Como ciudadana me indigna sobremanera la actitud que han adoptado unos y otros. Por un lado, el Ayuntamiento de Madrid ha tardado seis días en denunciar al organizador de esta fiesta de Halloween, la firma Diviertt, y a su dueño, el conocido empresario de la noche Miguel Ángel Flores, por haber superado el aforo aunque, en un principio, la postura municipal negó tal exceso. Y, por otro lado, me encoleriza que la empresa organizadora del evento continúa sin reconocer que vendió más entradas de las permitidas, muchos hablan ya del doble, con el único fin de lucrarse sin preocuparse lo más mínimo por la seguridad de los asistentes que más bien, y con todos mis respetos, fueron tratados como ganado de feria.

En el caso de que la seguridad de la macrofiesta electrónica corriera a cargo de la empresa Seguriber, contratada por la propietaria del recinto, que es el Ayuntamiento de Madrid como así asegura Diviertt, tampoco salgo de mi asombro de que tan sólo se contrataran 14 agentes para custodiar todo el recinto cuando esa misma noche, la del 31 de octubre, el consistorio madrileño mandó 42 agentes a los estudios donde se graba ‘El Hormiguero 3.0’ para contener a los 6.000 fans que fueron a ver a la boyband británica ‘One Direction’. ¿Cómo es posible que se enviara el triple de policías a un programa de televisión que al concierto de Halloween con una afluencia prevista de 10.000 personas?

Siempre ocurre lo mismo.
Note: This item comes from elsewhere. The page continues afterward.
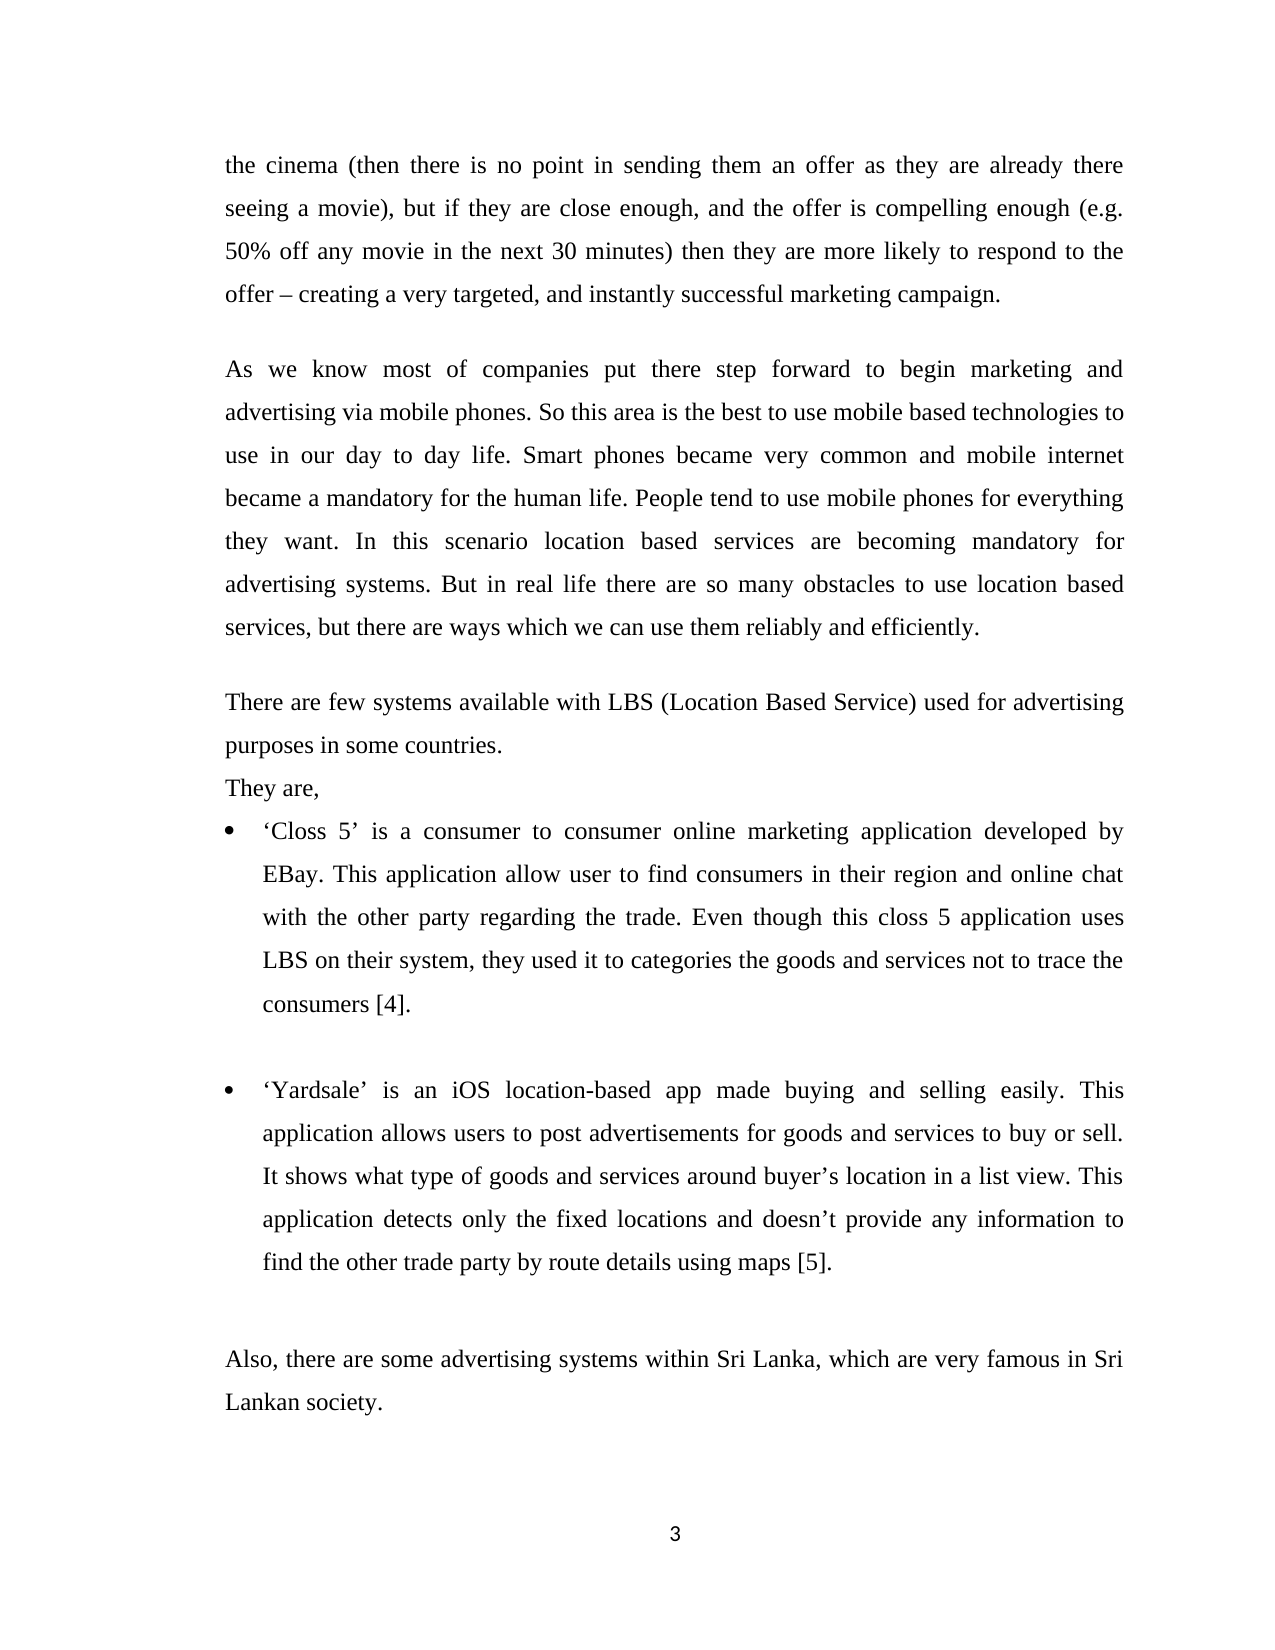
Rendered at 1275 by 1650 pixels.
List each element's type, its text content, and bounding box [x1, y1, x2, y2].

Nos llevamos las manos a la cabeza cuando ocurren trágicos sucesos como éste o como el suicidio de una mujer de 53 años en Barakaldo cuando iba a ser desahuciada de su piso en vez de prever medidas que impidan estos fatídicos desenlaces. Otra noticia lamentable que me sorprendió que abriera los informativos prácticamente de todas las cadenas puesto que en España los medios de comunicación no acostumbran a hablar de los suicidios, aunque esta vez los presentadores de los mismos ya adelantaron en Twitter que lo harían. Una postura discutible que apoyo sin con ello se consiguen aplicar moratorias que paralicen los desahucios.
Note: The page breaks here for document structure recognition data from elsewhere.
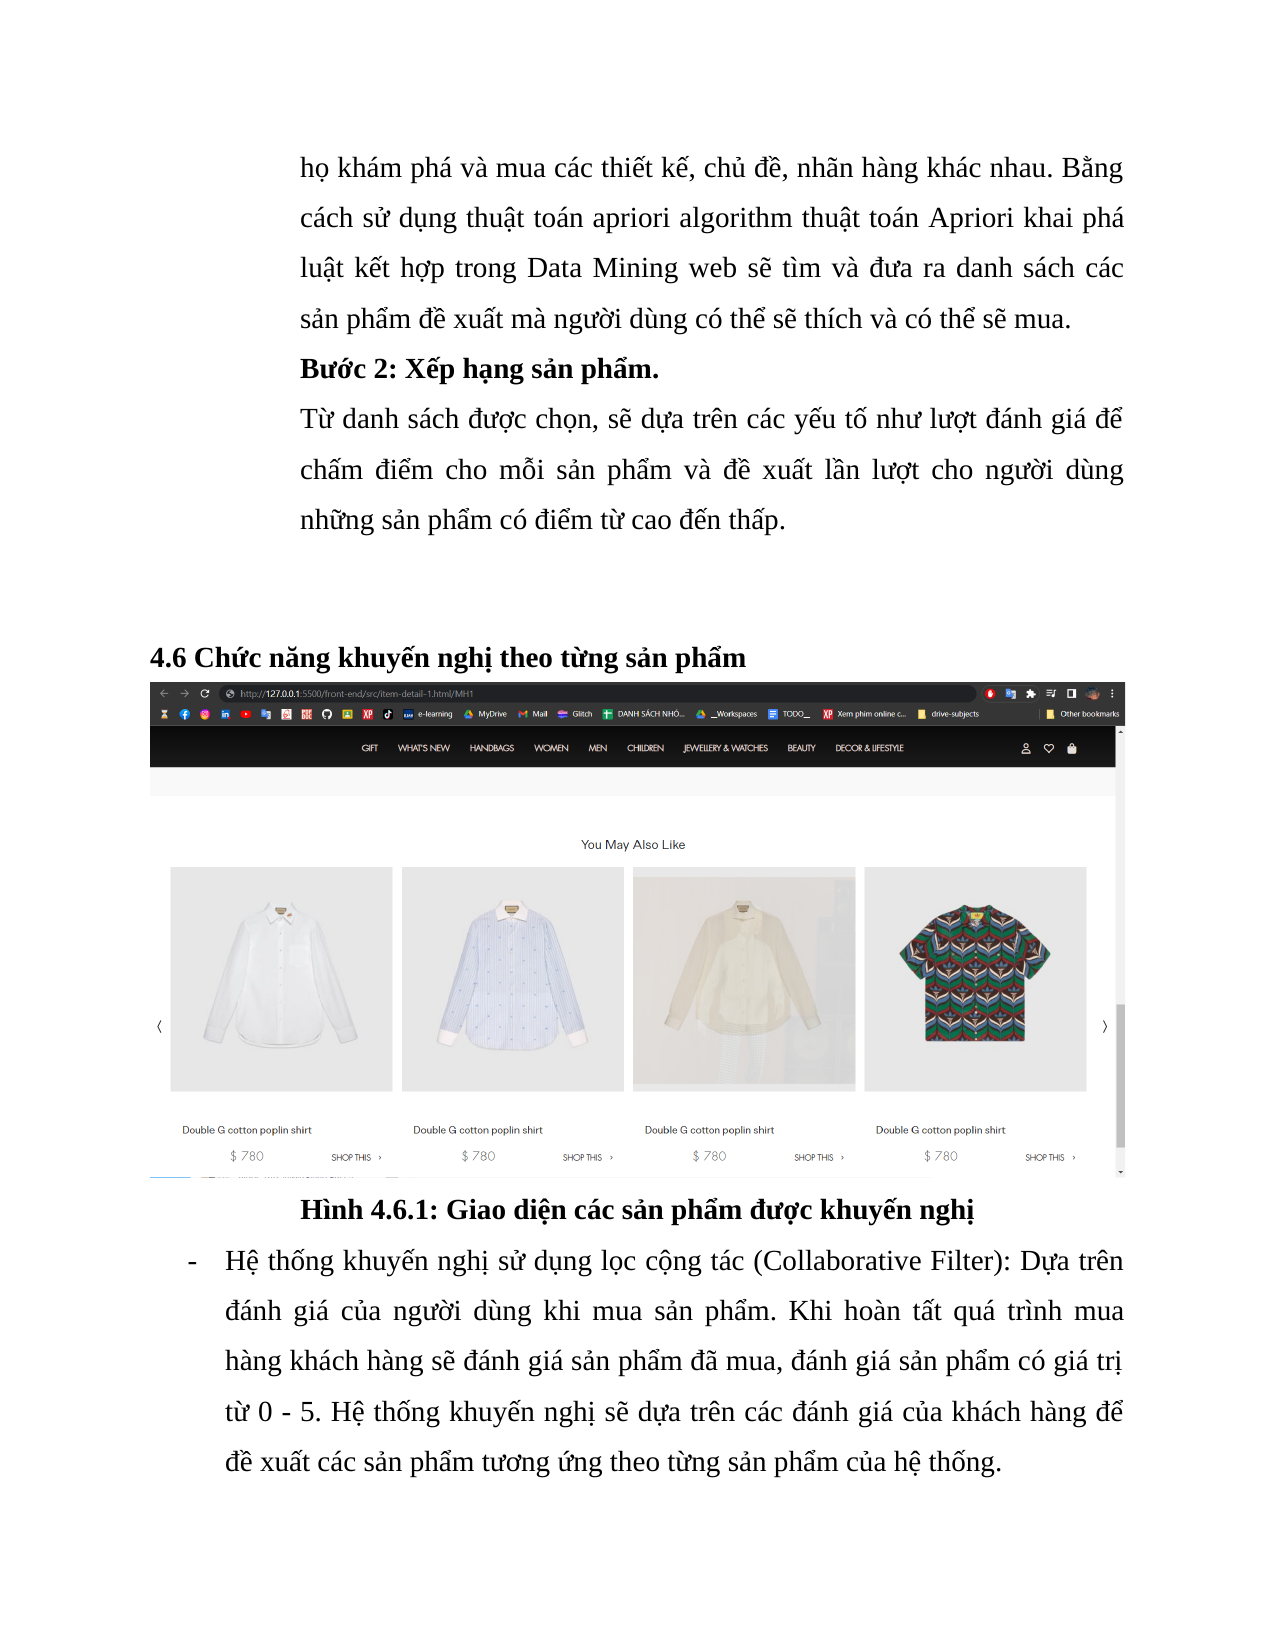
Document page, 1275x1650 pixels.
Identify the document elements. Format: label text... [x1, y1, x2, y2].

list Hệ thống khuyến nghị sử dụng lọc cộng tác (Collaborative Filter): Dựa trên đánh giá của người dùng khi mua sản phẩm. Khi hoàn tất quá trình mua hàng khách hàng sẽ đánh giá sản phẩm đã mua, đánh giá sản phẩm có giá trị từ 0 - 5. Hệ thống khuyến nghị sẽ dựa trên các đánh giá của khách hàng để đề xuất các sản phẩm tương ứng theo từng sản phẩm của hệ thống. [187, 1243, 1125, 1477]
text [300, 150, 1125, 334]
text Hình 4.6.1: Giao diện các sản phẩm được khuyến nghị [150, 1192, 1125, 1226]
subtitle 4.6 Chức năng khuyến nghị theo từng sản phẩm [150, 640, 1125, 674]
text Bước 2: Xếp hạng sản phẩm. [300, 351, 1125, 385]
picture [150, 682, 1125, 1178]
text Từ danh sách được chọn, sẽ dựa trên các yếu tố như lượt đánh giá để chấm điểm cho mỗi sản phẩm và đề xuất lần lượt cho người dùng những sản phẩm có điểm từ cao đến thấp. [300, 402, 1125, 536]
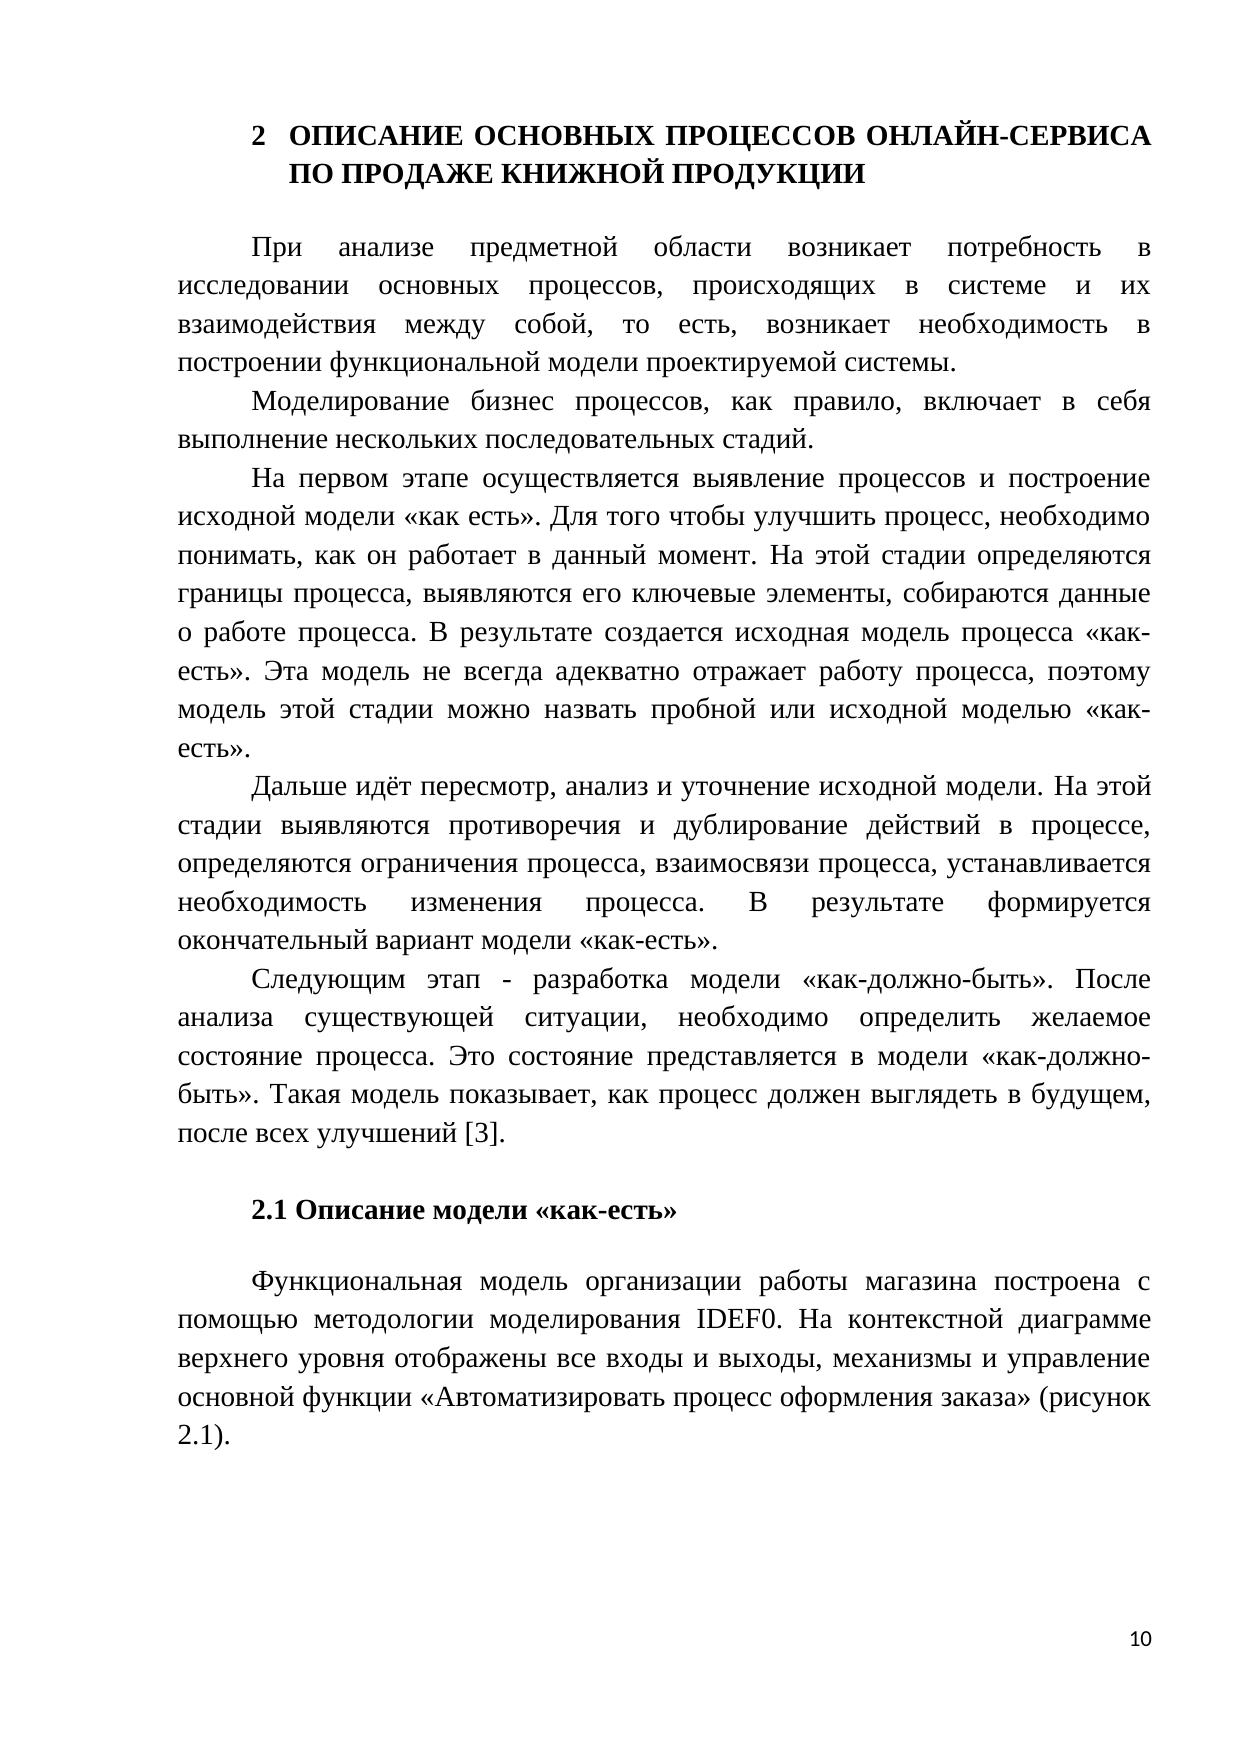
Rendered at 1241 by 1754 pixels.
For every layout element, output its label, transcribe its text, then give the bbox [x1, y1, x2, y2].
Pero con respecto al Madrid Arena aún quedan muchas preguntas por contestar, pero por contestar de forma sincera. Muchas se hicieron ya en el especial de ‘Espejo Público’ o en ‘El Gran Debate’ de la pasada semana, sólo por citar dos programas; ahora sólo falta que alguien dé las respuestas necesarias. El Ayuntamiento de Madrid ha intentado pasar página prohibiendo a partir de ahora la celebración de macrofiestas en espacios municipales pero sólo esto no me vale ni creo que a ninguno de los que estáis leyendo estas líneas. Lo que hay que hacer es perseguir a los culpables porque lo que está claro es que se han perdido cuatro vidas debido a una extraordinaria falta de seguridad y a una transgresión de diversas normas que van desde el aforo del recinto hasta los informes que alertaban sobre la deficiente infraestructura del mismo, especialmente en lo que se refiere a las salidas de emergencia, sin olvidarnos de la falta de licencia para celebrar este tipo de convocatorias.

Y qué decir de la actuación en esta ocasión de la alcaldesa de Madrid, Ana Botella, que se tomó unas vacaciones en los días siguientes a la tragedia humana del Madrid Arena. No tengo nada que objetar con lo que haga la Sra. Botella con sus horas libres de la política pero, precisamente por el cargo que ostenta, se le debe exigir una mayor responsabilidad si no sensibilidad ante tal acontecimiento. Su desacierto vuelve a dar muestras de que los políticos están hechos de otra pasta. Cada vez estoy más convencida de que ven la realidad muy distinta al resto de los mortales. ¿Me confundo?